There are still major things to do, like making an all weather track to the top of the hill, fencing, putting in and plumbing a bore, (and that’s been a bureaucratic nightmare.) But my tiredness and struggles are nothing, nothing, compared to the problems of people who are still trying to build.
This house is build on the footprint of one that burnt when all this country burnt. Oh Crow, we humans were different before. We were innocent like animals, waking each morning to sunshine or no sunshine. The only complication was the mind playing with its abacus.
Well, we are still simple, sound of body, but with burnt edges, the mind a chaos of new growth and charred wood. But Crow, what we were before, we’re not. Is that why you surround this new house with your songs of life?
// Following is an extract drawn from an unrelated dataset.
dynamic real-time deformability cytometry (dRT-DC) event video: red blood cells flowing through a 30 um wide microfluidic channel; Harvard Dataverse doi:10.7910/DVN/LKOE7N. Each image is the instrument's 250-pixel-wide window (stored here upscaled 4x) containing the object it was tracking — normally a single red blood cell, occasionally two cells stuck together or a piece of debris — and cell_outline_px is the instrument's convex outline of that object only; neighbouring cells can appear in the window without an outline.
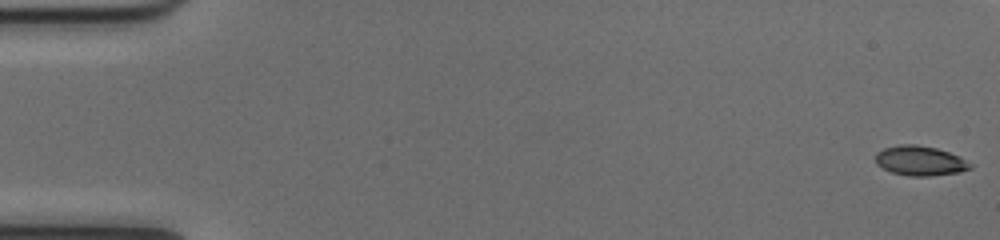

Yours is a dark beauty but your vision of life springing from death is as true the magpies’ who melody about love in the skeleton trees on the ridge.
. . . . . . .
Another crow poem. There may be more from now on because:
Before the fires Ervin fed magpies. We watched generations grow up, witnessed the shifting power structures when a dominant pair died, were entertained and delighted. One year we even raised a baby. We were magpie people.
Since coming home (and it does now feel like home) no magpies come. Crows have taken the space, they come for the meat morsels, they sit on the railings of the deck and drink from the birdbath. So far, and surprisingly, they have not crapped there.
Magpies fly by with indifference.
I don’t understand much, but, for the want of better words, it is like the totem of the land has changed.
We have changed. Perhaps when you traverse the threshold of trauma something essential changes. For some unknown reason it seems apt that crows would be the dark messengers of growth for me at this time.